Almost a quarter of revenue is now coming from outside the US as NetSuite pushes more aggressively internationally, most notably in Europe. Nelson says:
Europe had a great quarter, particularly in the UK. So good things are happening there. The bigger challenge I think is not so much product as it is distribution and services. I mean to sell in Germany you have to speak German, you have to have German services people and so you have a fairly large initial cost of investment to make the operational side of it happen. As we look out certainly in the future years that’s something that we think about layering in more aggressively and then slap in all these data centers. We are well on our path on the data center front in Europe and we’ll certainly have more to announce about the opening of those data centers shortly.
Mention of Germany of course reminds us that no NetSuite event is complete without a scathing shot or two across the SAP bows. Nelson obliges with:
Traditional vendors that lack cloud native ERP, such as SAP saw their license revenue crater once again. SAP’s 7% constant currency decline in license revenue was their largest license decline since the great recession of 2009.
It appears as the shift to the cloud accelerates, SAP is now enjoying its own individual great recession with very little light at the end of the tunnel as both revenue and profitability shrink and they have no modern native cloud ERP offering to sell.
On a broader canvas, Nelson states:
The competitive world for us sort of remains the same out there. I mean there hasn’t been really any innovation in the space that we’re in for 20 years. So it’s us versus a large group of dinosaurs. Then it becomes sort of an industry-by-industry set, that you are replacing Microsoft Great Plains here, you’re replacing Infor there, Epicor in retail, those kinds of things. It gets vertical very quickly in terms of the competitive set.
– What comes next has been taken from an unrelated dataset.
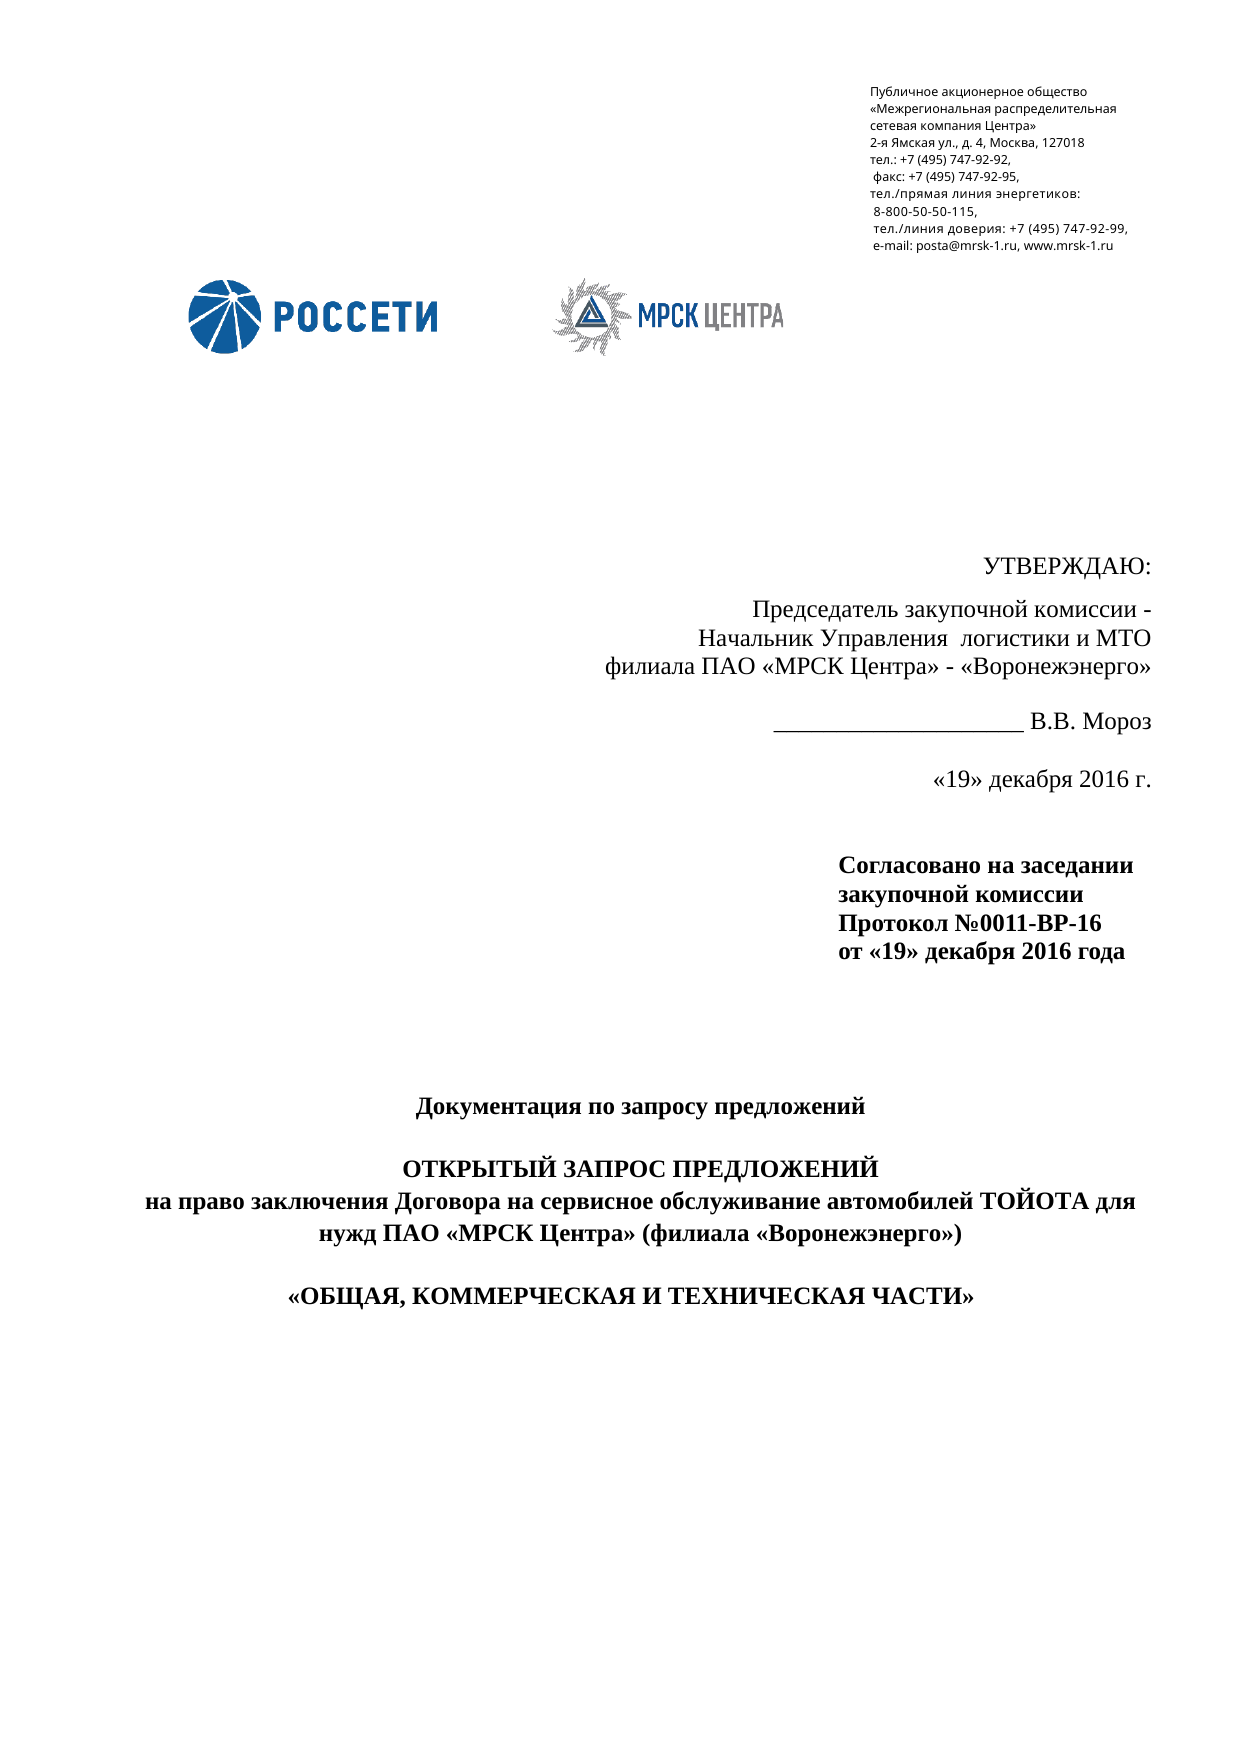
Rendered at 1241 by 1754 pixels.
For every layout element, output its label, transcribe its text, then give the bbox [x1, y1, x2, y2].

Steady as she goes – and Wall Street’s happy even with no sign of a profit in sight. NetSuite’s sweet spot of omni-channel focus is paying off and the emphasis on European expansion is a sound strategy.
The firm promoted Chief Operating Officer and NetSuite veteran Jim McGeever to the office of President this week. This is a well-deserved move for the safest of safe pair of hands. With the earlier addition of Fred Studer as Chief Marketing Officer adding some fizz to NetSuite’s marketing, the senior management line-up is looking pretty impressive and bodes well for 2015 and beyond.
Disclosure – at time of writing, NetSuite and SAP are premier partners of diginomica.